By Mike Kruzman /

Unemployment benefits, nursing homes, and schools were topics at the forefront of State Representative Hank Vaupel’s latest online office hours event.

The Fowlerville Republican held his latest online Zoom session Friday afternoon. Joining Vaupel on the call were State Representative and chair of the Joint Select Committee on the COVID-19 Pandemic, Mike Hall, and Howell Public Schools Superintendent Erin MacGregor.

Hall spent part of his time updating residents on the state’s unemployment efforts, saying the latest issue is people getting letters in the mail about wage garnishments, or stating that they owe money. He said people are calling Vaupel and myself wondering why they are receiving it, and the answer is because someone committed fraud. The criminal, for example, could have made a claim in one’s name and set the response email to something different so that the victim wouldn’t know this happened before they receive the threatening letter. Anyone receiving this letter that shouldn’t have should go on the UIA’s website and file a fraud claim to protect themselves. Hall encourages people that suspect they are the victims of fraud to go onto the Unemployment Insurance Agency’s website and file a fraud claim. Vaupel credited his office staff, giving Annie Nguyen and Cindy Denby all the credit for personally helping 800 47th District constituents in getting their due benefits.

Hall also gave an update on the state’s nursing home task force, which Vaupel is a part of. Though the Whitmer Adminsitration has implemented a couple of the task force’s recommendations, like allowing outside visits and ancillary services into homes, Hall said he is disappointed in Robert Gordon, director of the State Health Department, for not implementing more. These recommendations include better state coordination of PPE, dedicated testing labs for nursing homes, and allowing nursing home residents to meet in small groups.

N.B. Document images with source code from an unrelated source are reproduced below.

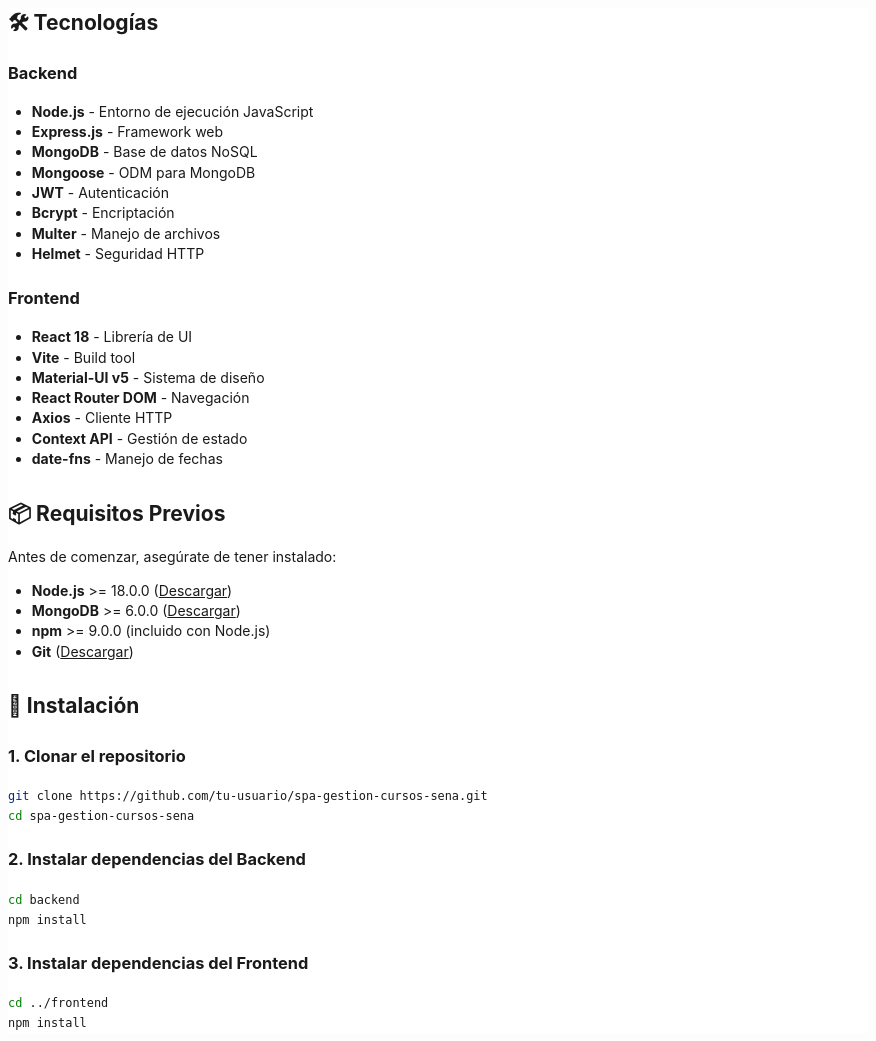 ## 🛠 Tecnologías

### Backend
- **Node.js** - Entorno de ejecución JavaScript
- **Express.js** - Framework web
- **MongoDB** - Base de datos NoSQL
- **Mongoose** - ODM para MongoDB
- **JWT** - Autenticación
- **Bcrypt** - Encriptación
- **Multer** - Manejo de archivos
- **Helmet** - Seguridad HTTP

### Frontend
- **React 18** - Librería de UI
- **Vite** - Build tool
- **Material-UI v5** - Sistema de diseño
- **React Router DOM** - Navegación
- **Axios** - Cliente HTTP
- **Context API** - Gestión de estado
- **date-fns** - Manejo de fechas

## 📦 Requisitos Previos

Antes de comenzar, asegúrate de tener instalado:

- **Node.js** >= 18.0.0 ([Descargar](https://nodejs.org/))
- **MongoDB** >= 6.0.0 ([Descargar](https://www.mongodb.com/try/download/community))
- **npm** >= 9.0.0 (incluido con Node.js)
- **Git** ([Descargar](https://git-scm.com/))

## 🚀 Instalación

### 1. Clonar el repositorio

```bash
git clone https://github.com/tu-usuario/spa-gestion-cursos-sena.git
cd spa-gestion-cursos-sena
```

### 2. Instalar dependencias del Backend

```bash
cd backend
npm install
```

### 3. Instalar dependencias del Frontend

```bash
cd ../frontend
npm install
```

Howell Superintendent Erin MacGregor also joined the call, updating the district’s efforts. They’ve had 3 cases in the district, but MacGregor said they had everything in place to handle them. He thanked the Livingston County Health Department for their help with contact tracing, and said they have no evidence of in-school transmission occurring. He said the transmission that is happening in the community is happening at social events like parties outside the school.
MacGregor said that means the things the doing to mitigate risks in the school are working, but still cautioned that it doesn’t mean they won’t have more cases.

Vaupel gave “kudos” to MacGregor and the Howell staff for being back in school for 5 weeks with as few glitches as they’ve suffered so far.